══ Document text
Make that "someone with the necessary clout".
No, I was brutally honest to both of us, but quite correct.

Now progress can happen, which was _not_ happening before.

This is true.
Yup, and progress _is_ happening now, quite rapidly.
Progress as in progress on Ingo's scheduler. I still don't know how we'd
decide when to replace the mainline scheduler or with what.

I don't think we can say Ingo's is better than the alternatives, can we?
If there is some kind of bakeoff, then I'd like one of Con's designs to
be involved, and mine, and Peter's...
I myself was thinking of this as the chance for a much needed simplification of the scheduling code and if this can be done with the result being "reasonable" it then gives us the basis on which to propose improvements based on the ideas of others such as you mention.

As the size of the cpusched indicates, trying to evaluate alternative proposals based on the current O(1) scheduler is fraught. Hopefully,

I don't know why. The problem is that you can't really evaluate good
proposals by looking at the code (you can say that one is bad, ie. the
current one, which has a huge amount of temporal complexity and is
explicitly unfair), but it is pretty hard to say one behaves well.

I meant that it's indicative of the amount of work that you have to do to implement a new scheduling discipline for evaluation.


And my scheduler for example cuts down the amount of policy code and
code size significantly.

Yours is one of the smaller patches mainly because you perpetuate (or you did in the last one I looked at) the (horrible to my eyes) dual array (active/expired) mechanism. That this idea was bad should have been apparent to all as soon as the decision was made to excuse some tasks from being moved from the active array to the expired array. This essentially meant that there would be circumstances where extreme unfairness (to the extent of starvation in some cases) -- the very things that the mechanism was originally designed to ensure (as far as I can gather). Right about then in the development of the O(1) scheduler alternative solutions should have been sought.

Other hints that it was a bad idea was the need to transfer time slices between children and parents during fork() and exit().

This disregard for the dual array mechanism has prevented me from looking at the rest of your scheduler in any great detail so I can't comment on any other ideas that may be in there.

I haven't looked at Con's ones for a while,
but I believe they are also much more straightforward than mainline...

I like Con's scheduler (partly because it uses a single array) but mainly because it's nice and simple. However, his earlier schedulers were prone to starvation (admittedly, only if you went out of your way to make it happen) and I tried to convince him to use the anti starvation mechanism in my SPA schedulers but was unsuccessful. I haven't looked at his latest scheduler that sparked all this furore so can't comment on it.


For example, let's say all else is equal between them, then why would
we go with the O(logN) implementation rather than the O(1)?

In the highly unlikely event that you can't separate them on technical grounds, Occam's razor recommends choosing the simplest solution. :-)

To digress, my main concern is that load balancing is being lumped in with this new change. It's becoming "accept this beg lump of new code or nothing". I'd rather see a good fix to the intra runqueue/CPU scheduler problem implemented first and then if there really are any outstanding problems with the load balancer attack them later. Them all being mixed up together gives me a nasty deja vu of impending disaster.

Peter
--
Peter Williams                                   [email protected]

"Learning, n. The kind of ignorance distinguishing the studious."
════
══ Material supplied
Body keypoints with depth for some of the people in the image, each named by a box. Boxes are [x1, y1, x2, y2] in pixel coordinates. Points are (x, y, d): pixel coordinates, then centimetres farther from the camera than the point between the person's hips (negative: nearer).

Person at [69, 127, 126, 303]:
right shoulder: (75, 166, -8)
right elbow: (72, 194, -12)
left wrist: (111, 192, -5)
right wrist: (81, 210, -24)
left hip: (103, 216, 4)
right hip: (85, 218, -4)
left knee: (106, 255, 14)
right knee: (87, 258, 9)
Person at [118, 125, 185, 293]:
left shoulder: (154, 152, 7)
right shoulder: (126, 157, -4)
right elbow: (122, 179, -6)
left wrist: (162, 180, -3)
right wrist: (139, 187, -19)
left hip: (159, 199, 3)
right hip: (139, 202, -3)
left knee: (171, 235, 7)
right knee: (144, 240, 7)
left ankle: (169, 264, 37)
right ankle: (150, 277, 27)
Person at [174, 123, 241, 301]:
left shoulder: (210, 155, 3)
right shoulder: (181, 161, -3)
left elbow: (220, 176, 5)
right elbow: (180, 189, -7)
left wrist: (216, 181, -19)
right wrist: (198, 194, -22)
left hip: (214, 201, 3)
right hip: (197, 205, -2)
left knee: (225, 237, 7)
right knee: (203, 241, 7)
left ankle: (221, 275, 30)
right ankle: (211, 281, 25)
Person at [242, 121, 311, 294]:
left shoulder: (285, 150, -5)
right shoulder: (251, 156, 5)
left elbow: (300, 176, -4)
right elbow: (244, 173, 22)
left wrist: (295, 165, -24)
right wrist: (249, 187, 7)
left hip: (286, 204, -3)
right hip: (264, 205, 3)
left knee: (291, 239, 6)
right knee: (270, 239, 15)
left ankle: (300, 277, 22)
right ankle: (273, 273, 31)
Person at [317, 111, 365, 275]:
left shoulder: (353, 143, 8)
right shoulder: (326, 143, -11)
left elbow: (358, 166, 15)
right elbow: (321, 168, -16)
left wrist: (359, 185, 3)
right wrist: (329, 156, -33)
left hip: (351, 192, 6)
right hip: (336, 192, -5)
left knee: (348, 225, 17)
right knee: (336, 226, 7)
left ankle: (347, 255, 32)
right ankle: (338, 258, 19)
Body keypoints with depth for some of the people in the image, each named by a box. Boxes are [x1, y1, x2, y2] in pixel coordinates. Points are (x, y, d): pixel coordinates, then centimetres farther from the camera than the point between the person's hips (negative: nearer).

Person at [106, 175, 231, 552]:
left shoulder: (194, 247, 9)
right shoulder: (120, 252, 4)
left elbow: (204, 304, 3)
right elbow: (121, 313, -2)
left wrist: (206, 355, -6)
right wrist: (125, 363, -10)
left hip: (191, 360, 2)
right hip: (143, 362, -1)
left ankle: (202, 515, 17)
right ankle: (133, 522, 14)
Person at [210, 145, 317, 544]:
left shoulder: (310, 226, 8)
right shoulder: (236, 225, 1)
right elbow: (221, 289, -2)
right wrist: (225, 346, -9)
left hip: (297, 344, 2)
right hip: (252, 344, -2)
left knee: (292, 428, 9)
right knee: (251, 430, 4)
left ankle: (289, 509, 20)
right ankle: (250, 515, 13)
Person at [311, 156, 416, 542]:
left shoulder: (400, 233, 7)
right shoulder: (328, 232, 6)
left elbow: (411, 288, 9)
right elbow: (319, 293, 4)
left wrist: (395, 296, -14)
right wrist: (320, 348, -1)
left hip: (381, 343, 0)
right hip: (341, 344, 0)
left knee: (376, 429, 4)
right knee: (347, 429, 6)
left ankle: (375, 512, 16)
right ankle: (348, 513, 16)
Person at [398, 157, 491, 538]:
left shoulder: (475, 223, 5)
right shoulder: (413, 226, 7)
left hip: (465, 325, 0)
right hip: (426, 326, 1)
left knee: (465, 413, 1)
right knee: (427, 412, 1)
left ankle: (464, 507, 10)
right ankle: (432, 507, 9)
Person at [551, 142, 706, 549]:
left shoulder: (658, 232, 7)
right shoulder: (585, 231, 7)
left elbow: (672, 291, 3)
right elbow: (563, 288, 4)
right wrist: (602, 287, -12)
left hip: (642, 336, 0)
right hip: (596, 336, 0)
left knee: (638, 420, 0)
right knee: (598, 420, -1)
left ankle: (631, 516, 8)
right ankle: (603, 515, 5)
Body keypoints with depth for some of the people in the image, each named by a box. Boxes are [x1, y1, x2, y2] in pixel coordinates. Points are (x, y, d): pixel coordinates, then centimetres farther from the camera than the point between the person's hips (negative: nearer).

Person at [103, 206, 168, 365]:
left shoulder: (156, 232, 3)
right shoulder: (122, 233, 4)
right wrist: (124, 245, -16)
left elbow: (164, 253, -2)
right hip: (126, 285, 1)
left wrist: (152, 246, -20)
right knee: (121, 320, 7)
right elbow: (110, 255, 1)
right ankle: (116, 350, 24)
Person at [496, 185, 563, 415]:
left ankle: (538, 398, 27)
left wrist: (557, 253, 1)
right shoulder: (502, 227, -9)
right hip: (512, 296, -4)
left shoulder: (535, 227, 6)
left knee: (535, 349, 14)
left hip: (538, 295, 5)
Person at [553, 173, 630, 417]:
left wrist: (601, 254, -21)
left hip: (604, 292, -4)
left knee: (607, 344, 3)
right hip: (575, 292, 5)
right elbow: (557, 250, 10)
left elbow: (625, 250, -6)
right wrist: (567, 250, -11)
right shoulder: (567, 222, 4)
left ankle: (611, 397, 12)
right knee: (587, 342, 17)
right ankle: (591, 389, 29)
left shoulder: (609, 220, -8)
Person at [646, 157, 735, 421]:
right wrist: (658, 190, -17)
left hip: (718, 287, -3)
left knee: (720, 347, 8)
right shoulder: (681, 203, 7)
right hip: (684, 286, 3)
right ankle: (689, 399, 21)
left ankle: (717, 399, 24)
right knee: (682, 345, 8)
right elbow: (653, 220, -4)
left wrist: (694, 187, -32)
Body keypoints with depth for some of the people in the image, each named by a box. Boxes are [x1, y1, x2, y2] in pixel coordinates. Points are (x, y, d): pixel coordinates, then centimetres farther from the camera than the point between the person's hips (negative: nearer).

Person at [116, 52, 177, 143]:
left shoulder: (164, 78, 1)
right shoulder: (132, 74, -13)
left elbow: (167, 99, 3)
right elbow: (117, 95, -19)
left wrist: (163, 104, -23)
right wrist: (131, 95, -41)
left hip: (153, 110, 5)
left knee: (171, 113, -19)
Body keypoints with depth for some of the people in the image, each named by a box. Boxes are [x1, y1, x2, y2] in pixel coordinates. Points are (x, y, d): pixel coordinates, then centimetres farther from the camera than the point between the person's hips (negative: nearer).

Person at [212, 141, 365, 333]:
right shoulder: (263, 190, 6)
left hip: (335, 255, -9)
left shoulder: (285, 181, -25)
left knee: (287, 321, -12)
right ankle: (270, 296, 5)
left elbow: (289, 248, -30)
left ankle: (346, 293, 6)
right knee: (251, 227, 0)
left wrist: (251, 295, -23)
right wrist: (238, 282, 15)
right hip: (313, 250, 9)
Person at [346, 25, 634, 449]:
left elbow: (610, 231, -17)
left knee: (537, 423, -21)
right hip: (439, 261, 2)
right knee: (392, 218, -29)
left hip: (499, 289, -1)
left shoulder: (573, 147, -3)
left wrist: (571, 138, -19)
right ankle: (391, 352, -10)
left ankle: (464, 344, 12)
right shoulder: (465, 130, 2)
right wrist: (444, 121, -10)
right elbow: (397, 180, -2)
════
The problem: In the scheduler discussion above the rows, quote the passage starting at "This disregard for" and ending at "comment on it.".

Your solution:
This disregard for the dual array mechanism has prevented me from looking at the rest of your scheduler in any great detail so I can't comment on any other ideas that may be in there.

I haven't looked at Con's ones for a while,
but I believe they are also much more straightforward than mainline...

I like Con's scheduler (partly because it uses a single array) but mainly because it's nice and simple. However, his earlier schedulers were prone to starvation (admittedly, only if you went out of your way to make it happen) and I tried to convince him to use the anti starvation mechanism in my SPA schedulers but was unsuccessful. I haven't looked at his latest scheduler that sparked all this furore so can't comment on it.